##### Data records #####

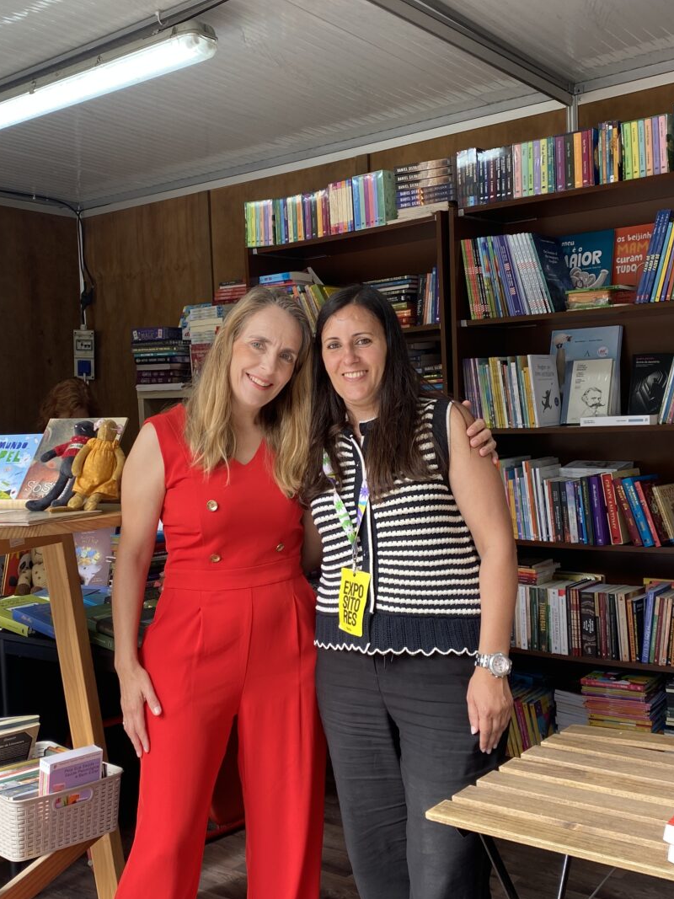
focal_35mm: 39
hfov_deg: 36.8
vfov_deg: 47.9
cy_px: 471
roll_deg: +1.6
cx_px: 319
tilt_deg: -0.9
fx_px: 1013
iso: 32
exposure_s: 1/122
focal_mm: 4.25
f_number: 1.8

#####

Task prompt
Skipping the pictures, transcribe each line above exactly as it appears.

Result of the task
focal_35mm: 39
hfov_deg: 36.8
vfov_deg: 47.9
cy_px: 471
roll_deg: +1.6
cx_px: 319
tilt_deg: -0.9
fx_px: 1013
iso: 32
exposure_s: 1/122
focal_mm: 4.25
f_number: 1.8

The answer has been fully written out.